As the study concluded,
The results show that bank output and labor productivity increased considerably during the period under examination, outpacing the respective GDP growth and labor productivity of the Greek economy. Capital productivity and Total Factor Productivity of the Greek banking industry have also improved remarkably mainly since 1999,..
You really could not make it up. They live in a parallel world called ‘Aren’t we so god-damned wonderful’. I could find similar words in similar studies done in your country and mine if I cared to.
What had increased at Greek banks, as in all others, was the risk being taken in increasing amounts of increasingly risky loans. That too is shown in the paper without the authors appearing to realize.
This graph shows the bank’s contribution is made up of three services: Payment services, ‘Others’ and intermediation. The first two are high street banking. The last one, ‘intermediation’ is extending loans and taking risks ‘on our behalf’.
As you can see the pink line is the one which captures all the growth in bank ‘contributions’ to the nation. It also captures the exact size and cause of the financial collapse.
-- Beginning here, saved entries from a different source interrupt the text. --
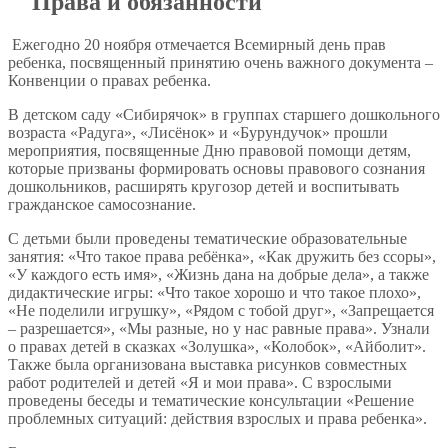
Права и обязанности
Ежегодно 20 ноября отмечается Всемирный день прав
ребенка, посвященный принятию очень важного документа –
Конвенции о правах ребенка.
В детском саду «Сибирячок» в группах старшего дошкольного
возраста «Радуга», «Лисёнок» и «Бурундучок» прошли
мероприятия, посвященные Дню правовой помощи детям,
которые призваны формировать основы правового сознания
дошкольников, расширять кругозор детей и воспитывать
гражданское самосознание.
С детьми были проведены тематические образовательные
занятия: «Что такое права ребёнка», «Как дружить без ссоры»,
«У каждого есть имя», «Жизнь дана на добрые дела», а также
дидактические игры: «Что такое хорошо и что такое плохо»,
«Не поделили игрушку», «Рядом с тобой друг», «Запрещается
– разрешается», «Мы разные, но у нас равные права». Узнали
о правах детей в сказках «Золушка», «Колобок», «Айболит».
Также была организована выставка рисунков совместных
работ родителей и детей «Я и мои права». С взрослыми
проведены беседы и тематические консультации «Решение
проблемных ситуаций: действия взрослых и права ребенка».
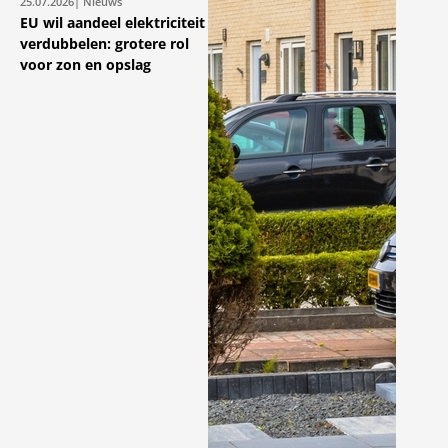
25.07.2026
| Nieuws
EU wil aandeel elektriciteit
verdubbelen: grotere rol
voor zon en opslag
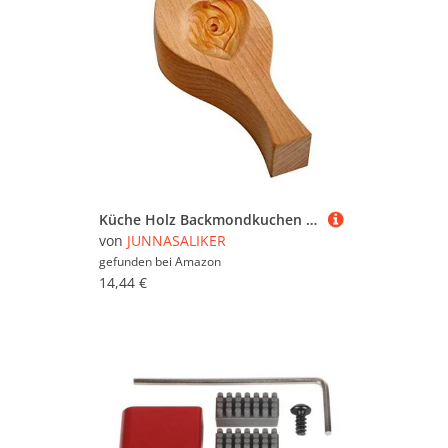
Küche Holz Backmondkuchen Form 3D Blumenmuster Dekoration Werkzeuge Biscuit Schokoladenkürbispiegel Für Familie
von
JUNNASALIKER
gefunden bei
Amazon
14,44 €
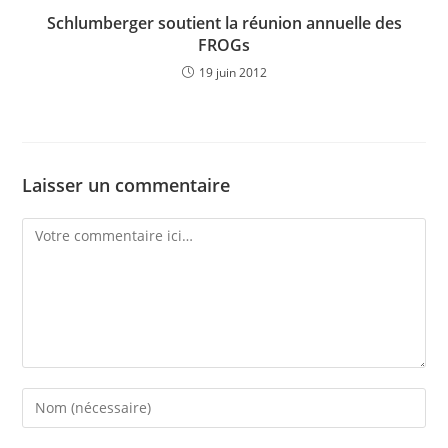
Schlumberger soutient la réunion annuelle des
FROGs
19 juin 2012
Laisser un commentaire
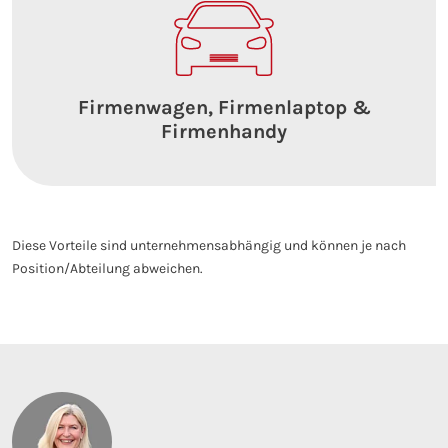
Firmenwagen, Firmenlaptop &
Firmenhandy
Diese Vorteile sind unternehmensabhängig und können je nach
Position/Abteilung abweichen.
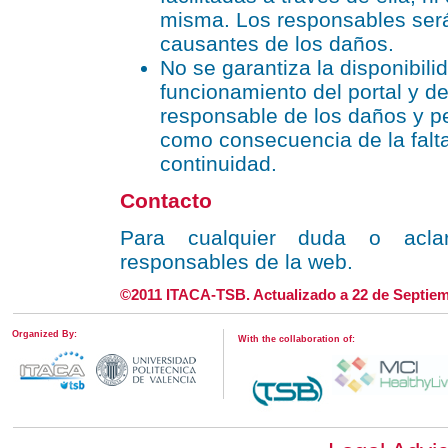
misma. Los responsables será
causantes de los daños.
No se garantiza la disponibili
funcionamiento del portal y de
responsable de los daños y pe
como consecuencia de la falta
continuidad.
Contacto
Para cualquier duda o aclar
responsables de la web.
©2011 ITACA-TSB. Actualizado a 22 de Septiem
Organized By:
With the collaboration of:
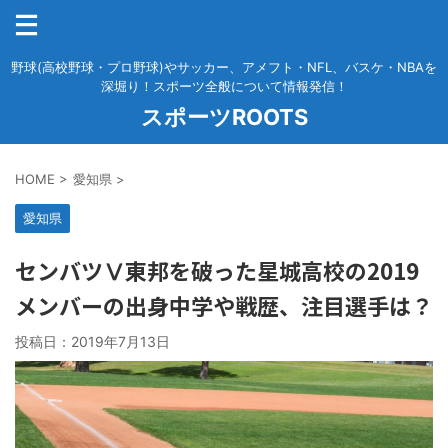
野球(高校野球・プロ野球)やサッカー、アメフト・NFL、バスケ・NBAを
深堀り！スポーツ全般について情報発信！
スポーツROOTS
HOME
>
愛知県
>
愛知県
センバツⅤ東邦を破った星城高校の2019
メンバーの出身中学や戦歴、注目選手は？
投稿日：
2019年7月13日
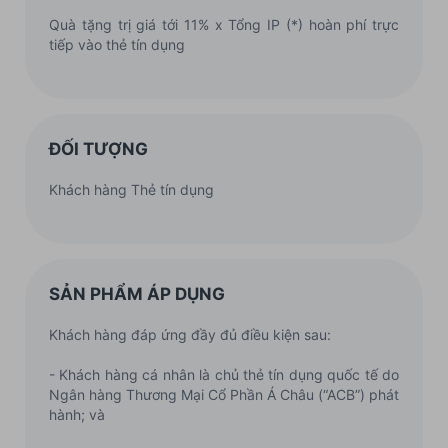
Quà tặng trị giá tới 11% x Tổng IP (*) hoàn phí trực
tiếp vào thẻ tín dụng
ĐỐI TƯỢNG
Khách hàng Thẻ tín dụng
SẢN PHẨM ÁP DỤNG
Khách hàng đáp ứng đầy đủ điều kiện sau:
- Khách hàng cá nhân là chủ thẻ tín dụng quốc tế do
Ngân hàng Thương Mại Cổ Phần Á Châu (“ACB”) phát
hành; và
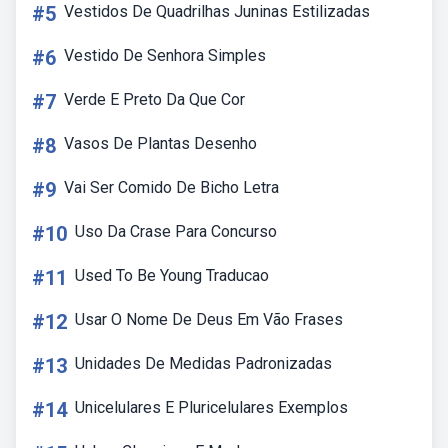
#5
Vestidos De Quadrilhas Juninas Estilizadas
#6
Vestido De Senhora Simples
#7
Verde E Preto Da Que Cor
#8
Vasos De Plantas Desenho
#9
Vai Ser Comido De Bicho Letra
#10
Uso Da Crase Para Concurso
#11
Used To Be Young Traducao
#12
Usar O Nome De Deus Em Vão Frases
#13
Unidades De Medidas Padronizadas
#14
Unicelulares E Pluricelulares Exemplos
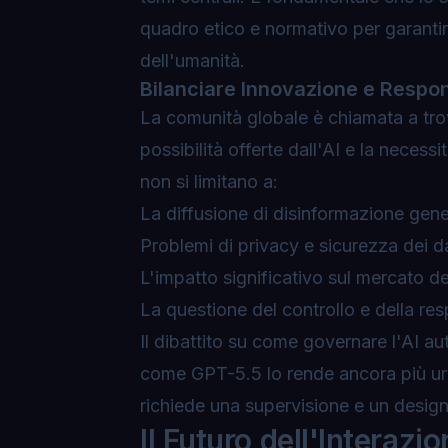
quadro etico e normativo per garantire
dell'umanità.
Bilanciare Innovazione e Respon
La comunità globale è chiamata a trov
possibilità offerte dall'AI e la necessi
non si limitano a:
La diffusione di disinformazione gene
Problemi di privacy e sicurezza dei da
L'impatto significativo sul mercato del
La questione del controllo e della res
Il dibattito su come governare l'AI 
come GPT-5.5 lo rende ancora più ur
richiede una supervisione e un design
Il Futuro dell'Intera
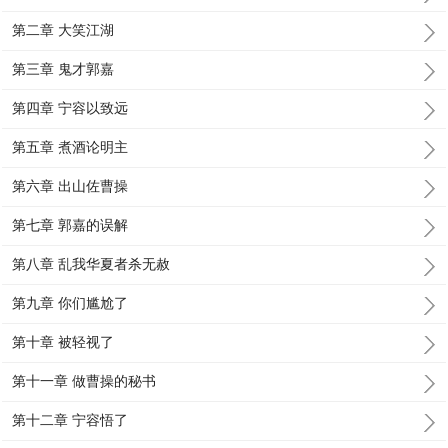
第二章 大笑江湖
第三章 鬼才郭嘉
第四章 宁容以致远
第五章 煮酒论明主
第六章 出山佐曹操
第七章 郭嘉的误解
第八章 乱我华夏者杀无赦
第九章 你们尴尬了
第十章 被轻视了
第十一章 做曹操的秘书
第十二章 宁容悟了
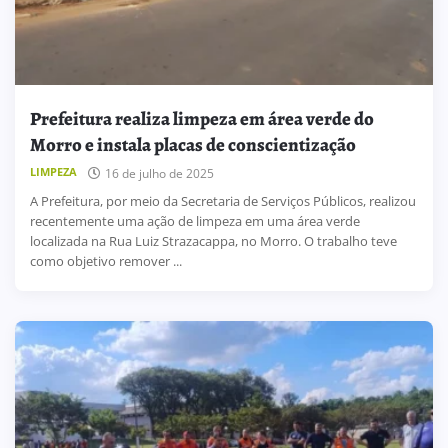
Prefeitura realiza limpeza em área verde do
Morro e instala placas de conscientização
LIMPEZA
16 de julho de 2025
A Prefeitura, por meio da Secretaria de Serviços Públicos, realizou
recentemente uma ação de limpeza em uma área verde
localizada na Rua Luiz Strazacappa, no Morro. O trabalho teve
como objetivo remover ...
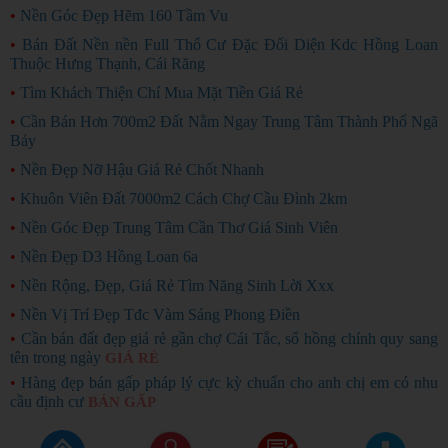
•
Nền Góc Đẹp Hẽm 160 Tầm Vu
•
Bán Đất Nền nền Full Thổ Cư Đặc Đối Diện Kdc Hồng Loan
Thuộc Hưng Thạnh, Cái Răng
•
Tìm Khách Thiện Chí Mua Mặt Tiền Giá Rẻ
•
Cần Bán Hơn 700m2 Đất Nằm Ngay Trung Tâm Thành Phố Ngã
Bảy
•
Nền Đẹp Nỡ Hậu Giá Rẻ Chốt Nhanh
•
Khuôn Viên Đất 7000m2 Cách Chợ Cầu Đình 2km
•
Nền Góc Đẹp Trung Tâm Cần Thơ Giá Sinh Viên
•
Nền Đẹp D3 Hồng Loan 6a
•
Nền Rộng, Đẹp, Giá Rẻ Tìm Năng Sinh Lời Xxx
•
Nền Vị Trí Đẹp Tđc Vàm Sáng Phong Điền
•
Cần bán đất đẹp giá rẻ gần chợ Cái Tắc, sổ hồng chính quy sang
tên trong ngày
GIÁ RẺ
•
Hàng đẹp bán gấp pháp lý cực kỳ chuẩn cho anh chị em có nhu
cầu định cư
BÁN GẤP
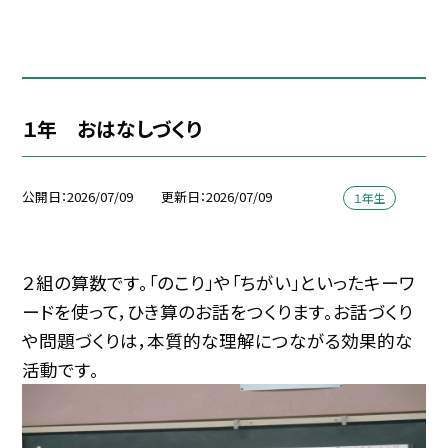
１年 おはなしづくり
公開日
2026/07/09
更新日
2026/07/09
１年生
２組の算数です。「のこり」や「ちがい」といったキーワ
ードを使って，ひき算のお話をつくります。お話づくり
や問題づくりは，本質的な理解につながる効果的な
活動です。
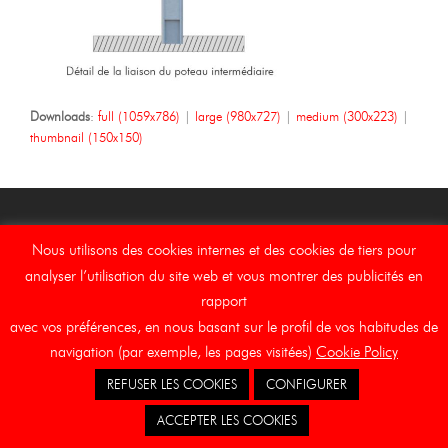
Downloads
:
full (1059x786)
|
large (980x727)
|
medium (300x223)
|
thumbnail (150x150)
Nous utilisons des cookies internes et des cookies de tiers pour
Copyright Asebal (Auxiliar de Señalizaciones y Balizamientos,
analyser l’utilisation du site web et vous montrer des publicités en
S.L.)
rapport
Acuriel
Avis juridique
Canal éthique
Cookies
avec vos préférences, en nous basant sur le profil de vos habitudes de
navigation (par exemple, les pages visitées)
Cookie Policy
REFUSER LES COOKIES
CONFIGURER
ACCEPTER LES COOKIES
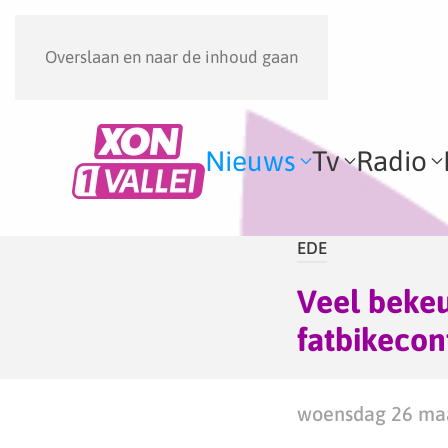
Overslaan en naar de inhoud gaan
Nieuws
Tv
Radio
EDE
Veel bekeu
fatbikecon
woensdag 26 maa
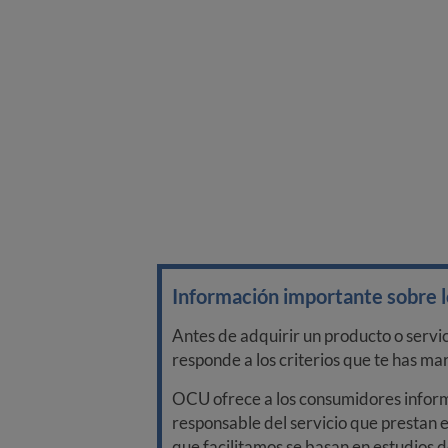
Información importante sobre lo
Antes de adquirir un producto o servi
responde a los criterios que te has m
OCU ofrece a los consumidores informa
responsable del servicio que prestan e
que facilitamos se basan en estudios d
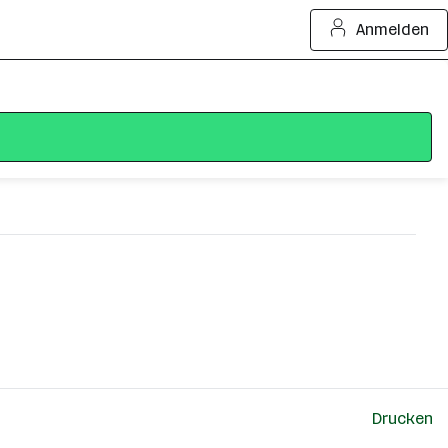
Anmelden
Drucken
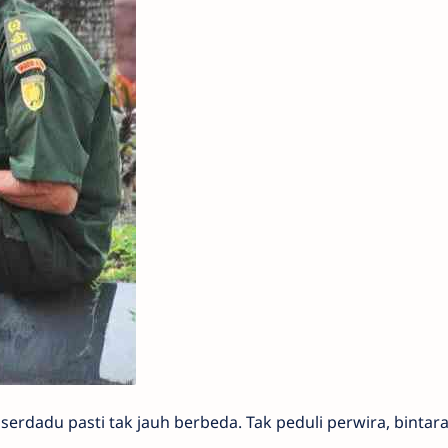
a serdadu pasti tak jauh berbeda. Tak peduli perwira, bintar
I suggest the difference between the lower two lines and the pink line is better thought of as the gap that opened up between what banks should do, used to do, and which does contribute to our nations, and that part which merely creates the profits for the bond and share holders as well as the bonus pool of the senior bankers. The pink line is not what the banks do for us it is the size of the catastrophe they pile up ready to shove on to our shoulders when it all goes wrong. It is the part which is now killing us but which the bankers are most determined to defend and rebuild.
A subtle but vitally important part of that defence is to have the figures about the bank’s contributions to GDP used without question.
Strip out the risk disaster part of banking from their ‘contribution’ and you find that finance drops way, way down the league table of which sectors contribute and which do not. The truth is the banks as they are currently allowed to operate do not make the huge contribution to the nation they claim to.